I'm someone who really doesn't like it. The U in 1U << 31 is
unnecessary visual clutter that really makes the number harder to read
(I guess 1u is slightly better but not by that much). I think we
should define our code style first and foremost to make code easily
written and easily read (with no ambiguity and no risk for issues).
This isn't a "real" issue in any way -- both GCC and clang handle this
the right way, and they even intentionally provide warning switches to
allow this (-Wshift-overflow=1 vs -Wshift-overflow=2). So this is
perfectly well supported and there's no indication it ever wouldn't in
the future. The only thing that could be said against it is that it's
not official standard C, and to that I would say that the official C
standard is just dumb and incomplete in general. We already frequently
use plenty of GCC extensions throughout coreboot, because the
equivalent code can either not be written or not be written as cleanly
or safely in fully standard-compliant C. In my book, cleanliness and
readability always win against just doing what the standard says for
the standard's sake.

I am okay with BIT(), I think that's a fair alternative and I wouldn't
mind existing cases being rewritten if someone really wants to do
that.

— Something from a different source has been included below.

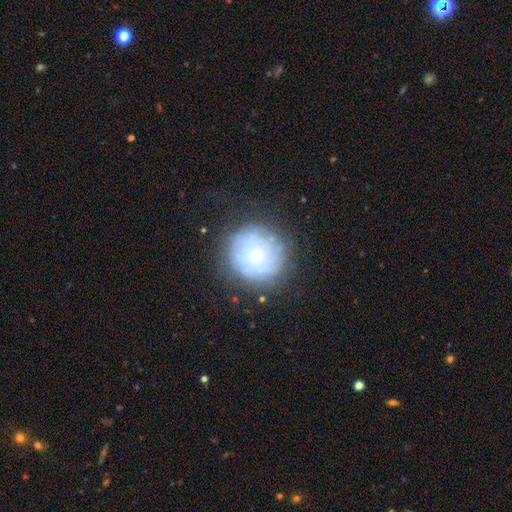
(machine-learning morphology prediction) smooth-or-featured: smooth: 46% | featured or disk: 43% | star or artifact: 11%
  merging: none: 76% | minor disturbance: 15% | major disturbance: 8% | merger: 2%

But that still leaves the problem of 3 << 30 and things like
that, so I don't think it's a full solution. (You can't really expand
the macro to the multi-bit case without defining what's essentially
just a wrapper macro for the shift operator, and at that point I don't
think it makes sense anymore.)

One example of things that happen when you insist on 1U is that
constants cannot be shared between C and assembly code anymore
(because the assembler doesn't support the 1U syntax). If you wanna
solve this you need to define a macro that either does or doesn't add
the U based on whether it's being built for assembler or C (and I
think even that doesn't work for inline assembly?), and then you have
something like U(1) << 31 everywhere. You can see how that looks in
the Trusted Firmware project which does it that way (e.g.
https://review.trustedfirmware.org/plugins/gitiles/TF-A/trusted-firmware-a/+/refs/heads/master/include/arch/aarch32/arch.h#126)...
if you ask me it's ugly, harder to read and unnecessarily confusing to
new contributors.

(Also, slight tangent but maybe this is a good opportunity to shill
the new DEFINE_BITFIELD/SET32_BITFIELDS() API we added a year ago:
https://review.coreboot.org/plugins/gitiles/coreboot/+/refs/heads/master/src/include/device/mmio.h#60
? By defining bit fields semantically you don't have to deal with raw
shifts at all anymore, which is both safer and in my opinion more
readable. It already has unsigned casts wrapped in the macros so
there's no reason to add a U manually anywhere there anymore.)